(Saved data entries)
_ _ _ _

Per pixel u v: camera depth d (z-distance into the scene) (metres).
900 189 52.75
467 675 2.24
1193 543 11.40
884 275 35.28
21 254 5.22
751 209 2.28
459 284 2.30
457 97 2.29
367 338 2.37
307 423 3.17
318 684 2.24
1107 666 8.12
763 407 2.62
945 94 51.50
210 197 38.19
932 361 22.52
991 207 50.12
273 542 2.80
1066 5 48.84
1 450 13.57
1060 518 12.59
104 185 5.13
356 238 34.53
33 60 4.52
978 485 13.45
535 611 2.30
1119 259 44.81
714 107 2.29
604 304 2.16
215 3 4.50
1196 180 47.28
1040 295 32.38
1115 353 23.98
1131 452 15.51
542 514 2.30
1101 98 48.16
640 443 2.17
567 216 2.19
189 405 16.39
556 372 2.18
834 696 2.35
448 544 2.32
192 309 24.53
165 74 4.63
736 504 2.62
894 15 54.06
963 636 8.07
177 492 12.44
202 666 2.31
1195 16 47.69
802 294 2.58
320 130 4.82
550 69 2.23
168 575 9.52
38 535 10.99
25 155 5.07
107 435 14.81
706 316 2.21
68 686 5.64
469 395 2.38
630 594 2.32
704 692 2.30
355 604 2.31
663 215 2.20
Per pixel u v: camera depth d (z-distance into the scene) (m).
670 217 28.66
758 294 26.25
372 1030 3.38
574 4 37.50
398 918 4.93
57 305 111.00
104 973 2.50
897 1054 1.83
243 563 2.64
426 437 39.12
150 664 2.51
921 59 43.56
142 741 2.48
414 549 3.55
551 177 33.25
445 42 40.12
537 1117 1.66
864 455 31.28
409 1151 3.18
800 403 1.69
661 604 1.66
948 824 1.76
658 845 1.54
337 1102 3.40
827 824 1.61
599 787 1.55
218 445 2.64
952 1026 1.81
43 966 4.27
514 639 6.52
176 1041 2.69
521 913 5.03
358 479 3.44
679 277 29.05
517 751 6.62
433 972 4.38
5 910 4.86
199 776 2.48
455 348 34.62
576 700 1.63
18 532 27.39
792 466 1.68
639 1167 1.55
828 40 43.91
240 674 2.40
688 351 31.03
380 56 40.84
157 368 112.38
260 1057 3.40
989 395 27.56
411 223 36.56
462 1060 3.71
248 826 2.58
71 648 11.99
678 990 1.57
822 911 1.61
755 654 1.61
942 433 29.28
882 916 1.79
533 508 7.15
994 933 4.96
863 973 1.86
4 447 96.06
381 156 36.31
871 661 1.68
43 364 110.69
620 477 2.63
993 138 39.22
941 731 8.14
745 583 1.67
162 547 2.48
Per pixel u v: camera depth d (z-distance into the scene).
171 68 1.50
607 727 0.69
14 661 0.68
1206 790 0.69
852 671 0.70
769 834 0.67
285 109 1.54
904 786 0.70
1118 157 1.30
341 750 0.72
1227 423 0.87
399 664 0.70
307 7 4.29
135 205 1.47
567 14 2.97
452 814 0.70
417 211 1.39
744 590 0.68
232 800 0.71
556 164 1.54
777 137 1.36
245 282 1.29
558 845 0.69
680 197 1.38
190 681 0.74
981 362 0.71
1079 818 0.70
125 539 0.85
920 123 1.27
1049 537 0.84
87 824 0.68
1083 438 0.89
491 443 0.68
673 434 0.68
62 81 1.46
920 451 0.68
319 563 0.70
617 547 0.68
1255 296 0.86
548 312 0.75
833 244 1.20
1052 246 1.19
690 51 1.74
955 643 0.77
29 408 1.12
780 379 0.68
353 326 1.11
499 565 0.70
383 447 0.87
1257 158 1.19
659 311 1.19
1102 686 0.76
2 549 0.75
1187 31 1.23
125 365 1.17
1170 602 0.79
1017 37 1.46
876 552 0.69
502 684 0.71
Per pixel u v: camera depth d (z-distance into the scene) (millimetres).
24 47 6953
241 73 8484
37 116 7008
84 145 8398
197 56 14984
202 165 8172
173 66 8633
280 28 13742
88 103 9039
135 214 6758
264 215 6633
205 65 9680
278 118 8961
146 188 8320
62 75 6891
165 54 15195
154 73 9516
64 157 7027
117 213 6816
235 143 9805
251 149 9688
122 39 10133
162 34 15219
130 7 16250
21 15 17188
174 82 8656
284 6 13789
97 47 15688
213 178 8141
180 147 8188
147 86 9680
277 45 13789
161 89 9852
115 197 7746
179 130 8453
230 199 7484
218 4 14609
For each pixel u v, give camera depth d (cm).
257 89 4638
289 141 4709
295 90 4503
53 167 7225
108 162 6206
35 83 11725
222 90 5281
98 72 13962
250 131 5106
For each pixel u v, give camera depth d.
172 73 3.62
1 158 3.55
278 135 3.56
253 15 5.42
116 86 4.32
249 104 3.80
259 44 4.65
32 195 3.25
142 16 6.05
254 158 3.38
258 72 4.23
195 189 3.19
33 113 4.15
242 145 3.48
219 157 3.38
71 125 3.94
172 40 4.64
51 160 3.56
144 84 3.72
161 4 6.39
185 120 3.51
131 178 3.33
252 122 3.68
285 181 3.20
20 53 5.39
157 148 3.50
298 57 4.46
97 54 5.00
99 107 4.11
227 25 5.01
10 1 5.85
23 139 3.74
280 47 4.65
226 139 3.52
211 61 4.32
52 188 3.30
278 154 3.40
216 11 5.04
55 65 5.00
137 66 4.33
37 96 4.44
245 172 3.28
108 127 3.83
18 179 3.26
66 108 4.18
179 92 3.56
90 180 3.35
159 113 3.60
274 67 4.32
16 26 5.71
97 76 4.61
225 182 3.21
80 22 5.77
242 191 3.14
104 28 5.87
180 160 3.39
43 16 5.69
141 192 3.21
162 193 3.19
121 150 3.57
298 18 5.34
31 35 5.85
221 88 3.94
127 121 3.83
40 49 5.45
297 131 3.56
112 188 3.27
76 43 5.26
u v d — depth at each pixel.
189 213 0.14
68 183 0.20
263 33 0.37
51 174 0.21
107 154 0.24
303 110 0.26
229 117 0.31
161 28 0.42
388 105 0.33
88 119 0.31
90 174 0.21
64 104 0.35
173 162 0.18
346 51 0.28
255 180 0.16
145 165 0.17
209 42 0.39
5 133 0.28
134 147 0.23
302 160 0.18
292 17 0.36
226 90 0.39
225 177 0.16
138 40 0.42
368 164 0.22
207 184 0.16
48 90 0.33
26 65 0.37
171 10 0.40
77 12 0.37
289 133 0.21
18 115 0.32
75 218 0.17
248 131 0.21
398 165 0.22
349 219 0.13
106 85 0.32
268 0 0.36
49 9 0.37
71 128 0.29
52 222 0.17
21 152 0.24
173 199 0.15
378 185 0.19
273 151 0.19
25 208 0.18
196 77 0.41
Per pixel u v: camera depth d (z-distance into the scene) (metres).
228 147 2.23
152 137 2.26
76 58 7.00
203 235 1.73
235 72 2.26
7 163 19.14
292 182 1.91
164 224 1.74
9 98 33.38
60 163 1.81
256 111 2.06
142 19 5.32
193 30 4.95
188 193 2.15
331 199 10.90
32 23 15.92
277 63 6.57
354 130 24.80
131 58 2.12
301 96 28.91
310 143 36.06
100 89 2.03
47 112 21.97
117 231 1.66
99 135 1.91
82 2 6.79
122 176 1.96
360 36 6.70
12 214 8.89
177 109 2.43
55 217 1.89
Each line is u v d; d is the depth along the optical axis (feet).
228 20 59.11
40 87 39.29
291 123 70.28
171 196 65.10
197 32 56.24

_ _ _ _

## TASK STATEMENT
Scan the records above and show every line in which the word "pixel" occurs.

## OUTPUT OF THE EXERCISE
Per pixel u v: camera depth d (z-distance into the scene) (metres).
Per pixel u v: camera depth d (z-distance into the scene) (m).
Per pixel u v: camera depth d (z-distance into the scene).
Per pixel u v: camera depth d (z-distance into the scene) (millimetres).
For each pixel u v, give camera depth d (cm).
For each pixel u v, give camera depth d.
u v d — depth at each pixel.
Per pixel u v: camera depth d (z-distance into the scene) (metres).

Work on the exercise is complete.